[Document layout analysis data]
—————
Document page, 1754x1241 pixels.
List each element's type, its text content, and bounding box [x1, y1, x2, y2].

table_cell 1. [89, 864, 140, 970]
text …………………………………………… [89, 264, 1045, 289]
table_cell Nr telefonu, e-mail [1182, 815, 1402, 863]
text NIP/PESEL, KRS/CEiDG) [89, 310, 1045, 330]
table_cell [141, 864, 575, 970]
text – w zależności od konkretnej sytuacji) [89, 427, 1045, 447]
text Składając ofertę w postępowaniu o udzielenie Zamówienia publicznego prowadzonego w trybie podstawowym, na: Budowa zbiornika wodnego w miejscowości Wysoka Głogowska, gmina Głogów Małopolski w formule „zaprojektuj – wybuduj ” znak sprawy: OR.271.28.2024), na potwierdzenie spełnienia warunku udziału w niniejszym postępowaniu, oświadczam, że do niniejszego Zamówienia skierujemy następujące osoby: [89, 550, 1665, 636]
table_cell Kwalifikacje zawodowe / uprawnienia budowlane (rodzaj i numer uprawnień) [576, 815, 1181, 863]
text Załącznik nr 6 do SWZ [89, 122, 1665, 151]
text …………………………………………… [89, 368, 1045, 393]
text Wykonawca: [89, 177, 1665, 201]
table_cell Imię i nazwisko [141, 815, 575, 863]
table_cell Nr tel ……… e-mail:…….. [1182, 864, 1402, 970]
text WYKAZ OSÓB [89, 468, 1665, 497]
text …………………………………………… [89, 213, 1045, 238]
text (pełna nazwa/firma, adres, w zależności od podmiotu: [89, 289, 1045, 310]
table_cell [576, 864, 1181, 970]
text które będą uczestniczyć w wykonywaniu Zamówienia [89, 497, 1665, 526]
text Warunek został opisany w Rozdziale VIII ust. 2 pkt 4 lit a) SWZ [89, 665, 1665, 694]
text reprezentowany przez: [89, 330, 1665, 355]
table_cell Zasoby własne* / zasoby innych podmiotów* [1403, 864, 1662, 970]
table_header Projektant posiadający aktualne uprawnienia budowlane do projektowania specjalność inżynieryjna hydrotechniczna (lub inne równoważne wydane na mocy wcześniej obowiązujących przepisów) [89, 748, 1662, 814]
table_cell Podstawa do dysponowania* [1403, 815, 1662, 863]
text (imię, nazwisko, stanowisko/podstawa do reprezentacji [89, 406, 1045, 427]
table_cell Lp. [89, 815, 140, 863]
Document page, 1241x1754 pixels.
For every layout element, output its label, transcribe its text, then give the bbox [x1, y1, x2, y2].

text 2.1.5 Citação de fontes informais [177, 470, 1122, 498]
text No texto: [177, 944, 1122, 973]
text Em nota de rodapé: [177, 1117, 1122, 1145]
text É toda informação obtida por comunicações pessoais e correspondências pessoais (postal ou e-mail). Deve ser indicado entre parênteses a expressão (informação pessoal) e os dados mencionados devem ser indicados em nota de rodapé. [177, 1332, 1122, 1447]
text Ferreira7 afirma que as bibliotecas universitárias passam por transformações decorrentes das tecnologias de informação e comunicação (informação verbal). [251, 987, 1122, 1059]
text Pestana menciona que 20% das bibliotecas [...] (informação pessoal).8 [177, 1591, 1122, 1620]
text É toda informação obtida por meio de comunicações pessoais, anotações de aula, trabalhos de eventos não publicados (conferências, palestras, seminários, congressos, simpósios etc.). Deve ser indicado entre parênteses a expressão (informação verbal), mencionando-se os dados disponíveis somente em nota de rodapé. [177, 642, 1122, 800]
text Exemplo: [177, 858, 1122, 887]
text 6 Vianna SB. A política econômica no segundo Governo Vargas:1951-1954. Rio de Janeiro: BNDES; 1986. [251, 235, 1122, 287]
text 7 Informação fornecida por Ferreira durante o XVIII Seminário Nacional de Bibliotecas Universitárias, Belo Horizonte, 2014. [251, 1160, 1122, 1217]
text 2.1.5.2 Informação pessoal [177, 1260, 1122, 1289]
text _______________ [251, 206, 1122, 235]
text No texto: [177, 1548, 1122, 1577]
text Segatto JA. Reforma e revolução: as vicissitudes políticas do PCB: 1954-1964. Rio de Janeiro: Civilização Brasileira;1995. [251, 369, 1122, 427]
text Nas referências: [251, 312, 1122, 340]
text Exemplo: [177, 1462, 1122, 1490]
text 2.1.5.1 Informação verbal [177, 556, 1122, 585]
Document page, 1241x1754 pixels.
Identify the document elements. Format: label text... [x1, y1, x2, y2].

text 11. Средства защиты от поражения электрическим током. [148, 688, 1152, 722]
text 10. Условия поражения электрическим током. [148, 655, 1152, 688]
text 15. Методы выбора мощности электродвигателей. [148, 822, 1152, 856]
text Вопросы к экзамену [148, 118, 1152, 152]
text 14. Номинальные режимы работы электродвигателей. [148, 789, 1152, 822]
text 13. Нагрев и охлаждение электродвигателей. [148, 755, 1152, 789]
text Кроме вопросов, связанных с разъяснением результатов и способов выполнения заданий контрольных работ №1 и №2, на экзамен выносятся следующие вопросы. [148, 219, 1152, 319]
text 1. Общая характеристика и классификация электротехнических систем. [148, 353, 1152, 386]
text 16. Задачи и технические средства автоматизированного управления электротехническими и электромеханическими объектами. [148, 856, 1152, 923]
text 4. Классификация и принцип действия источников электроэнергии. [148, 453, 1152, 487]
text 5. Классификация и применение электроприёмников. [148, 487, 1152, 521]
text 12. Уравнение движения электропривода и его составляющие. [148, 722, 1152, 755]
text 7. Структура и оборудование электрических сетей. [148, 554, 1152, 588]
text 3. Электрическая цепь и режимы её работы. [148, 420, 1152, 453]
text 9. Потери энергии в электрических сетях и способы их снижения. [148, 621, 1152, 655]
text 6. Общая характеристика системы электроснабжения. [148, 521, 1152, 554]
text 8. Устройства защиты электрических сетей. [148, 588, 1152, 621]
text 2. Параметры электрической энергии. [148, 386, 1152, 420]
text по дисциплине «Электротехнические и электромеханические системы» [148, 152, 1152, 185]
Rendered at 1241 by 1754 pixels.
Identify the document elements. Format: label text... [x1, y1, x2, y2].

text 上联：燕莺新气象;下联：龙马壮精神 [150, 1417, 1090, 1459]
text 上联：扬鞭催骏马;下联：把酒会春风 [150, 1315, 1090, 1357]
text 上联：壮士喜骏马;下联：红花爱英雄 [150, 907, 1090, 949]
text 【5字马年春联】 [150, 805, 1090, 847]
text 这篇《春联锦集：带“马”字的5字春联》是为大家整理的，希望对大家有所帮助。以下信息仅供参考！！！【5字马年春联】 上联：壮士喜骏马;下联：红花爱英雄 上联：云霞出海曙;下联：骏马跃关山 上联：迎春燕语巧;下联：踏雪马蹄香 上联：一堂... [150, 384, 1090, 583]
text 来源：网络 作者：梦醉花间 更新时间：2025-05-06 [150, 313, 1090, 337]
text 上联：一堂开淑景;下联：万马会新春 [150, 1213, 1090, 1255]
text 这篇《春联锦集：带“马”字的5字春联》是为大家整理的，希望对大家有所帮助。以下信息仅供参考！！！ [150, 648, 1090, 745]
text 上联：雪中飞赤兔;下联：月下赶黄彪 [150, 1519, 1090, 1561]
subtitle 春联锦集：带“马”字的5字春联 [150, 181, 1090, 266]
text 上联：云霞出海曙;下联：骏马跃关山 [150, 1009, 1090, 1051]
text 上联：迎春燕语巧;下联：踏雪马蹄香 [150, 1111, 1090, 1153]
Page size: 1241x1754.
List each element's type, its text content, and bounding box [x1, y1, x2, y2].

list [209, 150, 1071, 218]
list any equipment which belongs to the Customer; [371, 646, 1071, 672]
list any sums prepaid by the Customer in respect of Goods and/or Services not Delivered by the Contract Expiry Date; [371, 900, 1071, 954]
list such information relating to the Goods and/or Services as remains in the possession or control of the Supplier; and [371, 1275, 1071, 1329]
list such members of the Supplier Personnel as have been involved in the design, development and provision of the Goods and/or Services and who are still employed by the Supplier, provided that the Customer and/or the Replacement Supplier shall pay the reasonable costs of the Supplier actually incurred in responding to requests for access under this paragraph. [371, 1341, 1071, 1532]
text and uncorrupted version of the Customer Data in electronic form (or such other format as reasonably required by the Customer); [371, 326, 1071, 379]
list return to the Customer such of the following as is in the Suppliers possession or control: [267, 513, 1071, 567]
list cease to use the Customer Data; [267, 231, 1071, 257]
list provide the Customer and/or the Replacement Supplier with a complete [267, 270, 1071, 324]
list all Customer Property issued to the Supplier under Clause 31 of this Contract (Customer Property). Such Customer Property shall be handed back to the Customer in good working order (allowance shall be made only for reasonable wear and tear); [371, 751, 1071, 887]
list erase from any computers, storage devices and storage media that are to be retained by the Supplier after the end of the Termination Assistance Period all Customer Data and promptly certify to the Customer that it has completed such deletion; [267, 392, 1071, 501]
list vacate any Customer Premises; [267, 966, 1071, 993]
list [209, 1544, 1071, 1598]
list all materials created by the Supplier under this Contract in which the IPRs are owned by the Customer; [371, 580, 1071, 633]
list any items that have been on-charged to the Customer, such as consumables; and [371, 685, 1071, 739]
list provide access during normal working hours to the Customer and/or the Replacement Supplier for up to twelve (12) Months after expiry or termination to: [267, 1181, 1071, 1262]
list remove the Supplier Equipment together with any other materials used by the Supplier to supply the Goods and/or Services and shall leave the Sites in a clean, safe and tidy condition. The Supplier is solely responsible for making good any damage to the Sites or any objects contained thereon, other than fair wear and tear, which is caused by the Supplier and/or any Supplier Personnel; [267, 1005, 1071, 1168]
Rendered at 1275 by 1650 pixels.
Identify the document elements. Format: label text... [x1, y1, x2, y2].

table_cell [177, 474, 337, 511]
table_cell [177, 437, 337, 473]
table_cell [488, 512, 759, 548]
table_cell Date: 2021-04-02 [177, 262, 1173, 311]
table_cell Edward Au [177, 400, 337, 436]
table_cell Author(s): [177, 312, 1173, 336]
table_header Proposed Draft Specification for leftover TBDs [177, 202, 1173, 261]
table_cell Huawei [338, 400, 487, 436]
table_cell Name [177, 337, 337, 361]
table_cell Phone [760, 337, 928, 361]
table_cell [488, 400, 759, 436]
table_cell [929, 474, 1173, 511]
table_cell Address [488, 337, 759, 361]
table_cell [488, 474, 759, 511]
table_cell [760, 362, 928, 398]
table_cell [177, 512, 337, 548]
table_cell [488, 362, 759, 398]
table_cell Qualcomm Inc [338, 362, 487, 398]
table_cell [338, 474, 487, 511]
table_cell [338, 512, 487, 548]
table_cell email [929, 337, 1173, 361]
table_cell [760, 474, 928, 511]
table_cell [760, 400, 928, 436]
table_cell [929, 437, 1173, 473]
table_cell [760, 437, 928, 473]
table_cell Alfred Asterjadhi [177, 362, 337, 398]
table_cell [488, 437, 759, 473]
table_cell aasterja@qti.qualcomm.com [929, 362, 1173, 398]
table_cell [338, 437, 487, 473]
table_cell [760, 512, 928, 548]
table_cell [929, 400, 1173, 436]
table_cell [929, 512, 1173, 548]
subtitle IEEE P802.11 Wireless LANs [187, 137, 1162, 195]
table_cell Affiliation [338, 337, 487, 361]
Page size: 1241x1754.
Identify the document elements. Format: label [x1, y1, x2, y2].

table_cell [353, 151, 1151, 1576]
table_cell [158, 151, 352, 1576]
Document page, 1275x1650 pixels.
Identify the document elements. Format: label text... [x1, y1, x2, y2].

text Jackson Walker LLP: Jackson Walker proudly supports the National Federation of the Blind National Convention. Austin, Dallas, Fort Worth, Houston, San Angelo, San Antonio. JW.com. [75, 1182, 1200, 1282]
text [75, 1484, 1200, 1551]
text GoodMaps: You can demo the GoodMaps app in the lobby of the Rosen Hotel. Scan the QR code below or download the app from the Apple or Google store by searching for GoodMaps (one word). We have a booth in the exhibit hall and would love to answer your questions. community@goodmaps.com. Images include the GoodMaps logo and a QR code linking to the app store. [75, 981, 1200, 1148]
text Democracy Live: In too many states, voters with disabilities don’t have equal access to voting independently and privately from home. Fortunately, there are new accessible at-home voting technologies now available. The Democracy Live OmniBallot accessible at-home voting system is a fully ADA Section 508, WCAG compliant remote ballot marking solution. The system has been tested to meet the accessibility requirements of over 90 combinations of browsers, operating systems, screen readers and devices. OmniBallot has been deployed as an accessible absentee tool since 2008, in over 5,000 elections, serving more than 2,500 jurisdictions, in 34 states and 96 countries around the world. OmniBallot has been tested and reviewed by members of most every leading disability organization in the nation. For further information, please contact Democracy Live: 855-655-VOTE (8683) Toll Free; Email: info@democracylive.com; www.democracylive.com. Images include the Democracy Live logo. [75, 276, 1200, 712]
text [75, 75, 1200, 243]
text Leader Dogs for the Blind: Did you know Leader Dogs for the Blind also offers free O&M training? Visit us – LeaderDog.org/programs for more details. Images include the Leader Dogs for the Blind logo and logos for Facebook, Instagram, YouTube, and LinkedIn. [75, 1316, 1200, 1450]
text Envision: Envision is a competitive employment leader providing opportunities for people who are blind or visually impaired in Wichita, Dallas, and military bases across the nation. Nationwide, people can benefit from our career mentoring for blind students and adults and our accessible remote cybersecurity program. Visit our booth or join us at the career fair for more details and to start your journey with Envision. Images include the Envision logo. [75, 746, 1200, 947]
—————
> EXERCISE DESCRIPTION: If a line in the records above contains the word "your", copy it.

> RESULT BELOW:
text GoodMaps: You can demo the GoodMaps app in the lobby of the Rosen Hotel. Scan the QR code below or download the app from the Apple or Google store by searching for GoodMaps (one word). We have a booth in the exhibit hall and would love to answer your questions. community@goodmaps.com. Images include the GoodMaps logo and a QR code linking to the app store. [75, 981, 1200, 1148]
text Envision: Envision is a competitive employment leader providing opportunities for people who are blind or visually impaired in Wichita, Dallas, and military bases across the nation. Nationwide, people can benefit from our career mentoring for blind students and adults and our accessible remote cybersecurity program. Visit our booth or join us at the career fair for more details and to start your journey with Envision. Images include the Envision logo. [75, 746, 1200, 947]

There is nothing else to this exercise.